═══ DATA SHOWN ═══
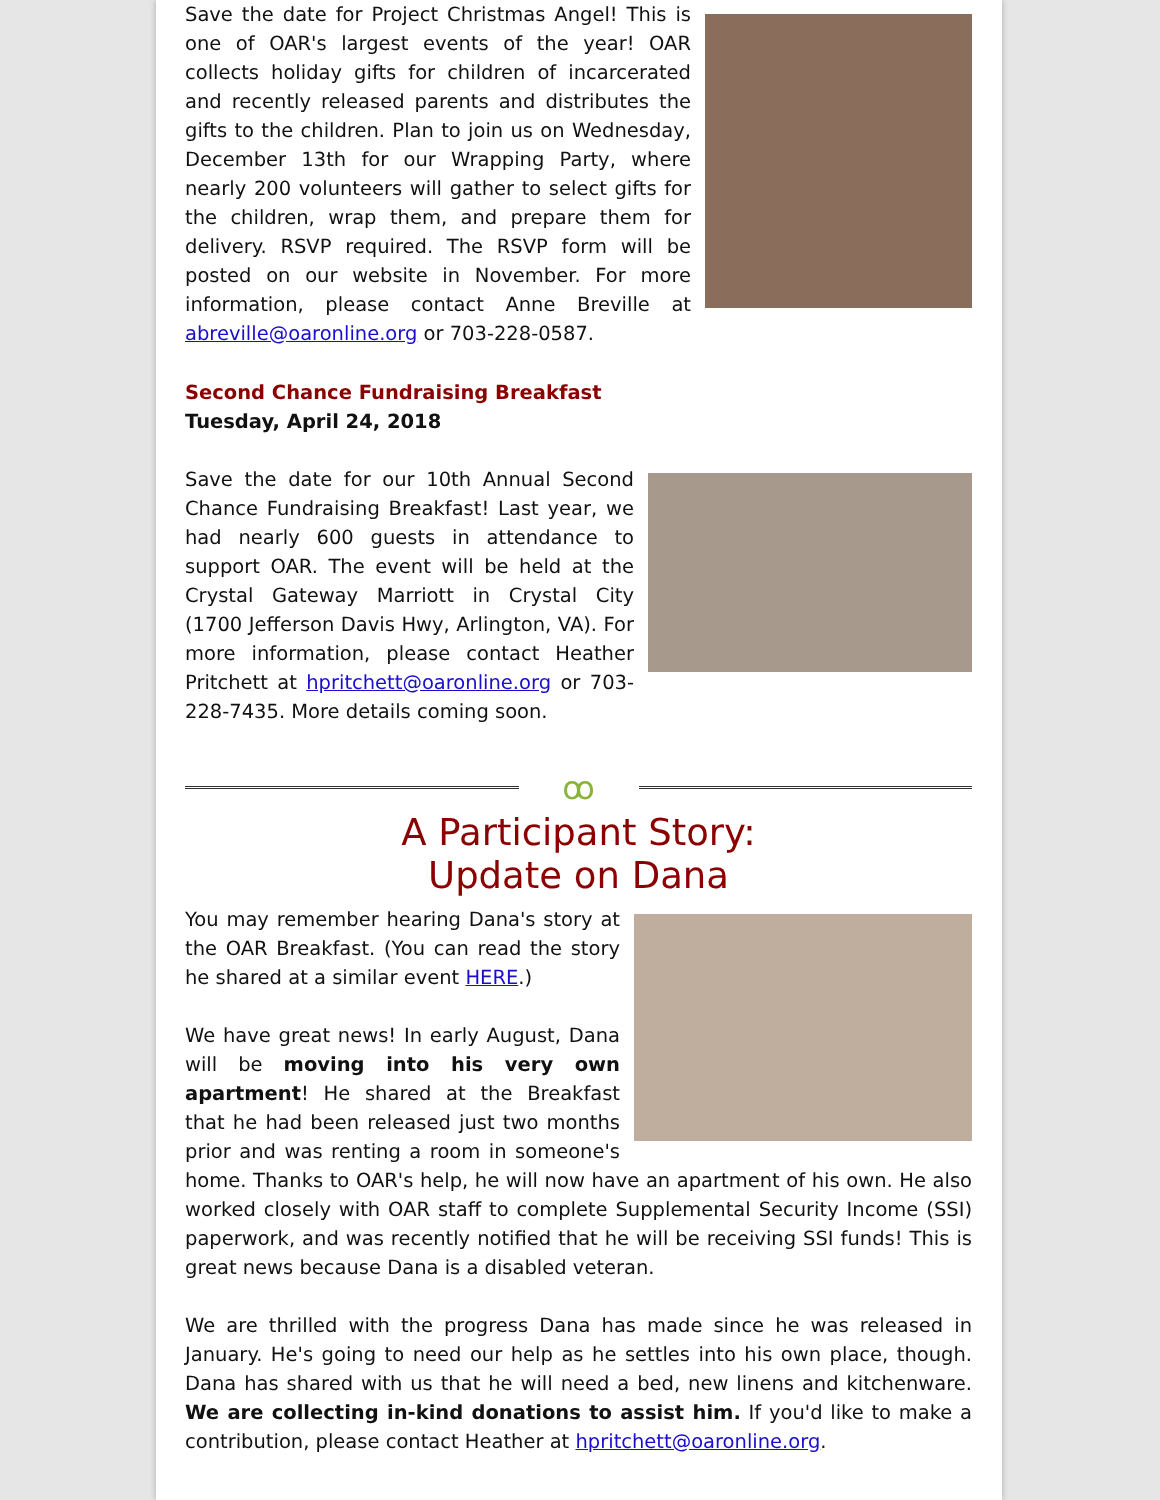Save the date for Project Christmas Angel! This is one of OAR's largest events of the year! OAR collects holiday gifts for children of incarcerated and recently released parents and distributes the gifts to the children. Plan to join us on Wednesday, December 13th for our Wrapping Party, where nearly 200 volunteers will gather to select gifts for the children, wrap them, and prepare them for delivery. RSVP required. The RSVP form will be posted on our website in November. For more information, please contact Anne Breville at abreville@oaronline.org or 703-228-0587.
Second Chance Fundraising Breakfast
Tuesday, April 24, 2018
Save the date for our 10th Annual Second Chance Fundraising Breakfast! Last year, we had nearly 600 guests in attendance to support OAR. The event will be held at the Crystal Gateway Marriott in Crystal City (1700 Jefferson Davis Hwy, Arlington, VA). For more information, please contact Heather Pritchett at hpritchett@oaronline.org or 703-228-7435. More details coming soon.
ꝏ
A Participant Story:
Update on Dana
You may remember hearing Dana's story at the OAR Breakfast. (You can read the story he shared at a similar event HERE.)
We have great news! In early August, Dana will be moving into his very own apartment! He shared at the Breakfast that he had been released just two months prior and was renting a room in someone's home. Thanks to OAR's help, he will now have an apartment of his own. He also worked closely with OAR staff to complete Supplemental Security Income (SSI) paperwork, and was recently notified that he will be receiving SSI funds! This is great news because Dana is a disabled veteran.
We are thrilled with the progress Dana has made since he was released in January. He's going to need our help as he settles into his own place, though. Dana has shared with us that he will need a bed, new linens and kitchenware. We are collecting in-kind donations to assist him. If you'd like to make a contribution, please contact Heather at hpritchett@oaronline.org.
═══
ASSIGNMENT: Go through the data and gather every line that holds "Second".

ANSWER BOX:
Second Chance Fundraising Breakfast
Save the date for our 10th Annual Second Chance Fundraising Breakfast! Last year, we had nearly 600 guests in attendance to support OAR. The event will be held at the Crystal Gateway Marriott in Crystal City (1700 Jefferson Davis Hwy, Arlington, VA). For more information, please contact Heather Pritchett at hpritchett@oaronline.org or 703-228-7435. More details coming soon.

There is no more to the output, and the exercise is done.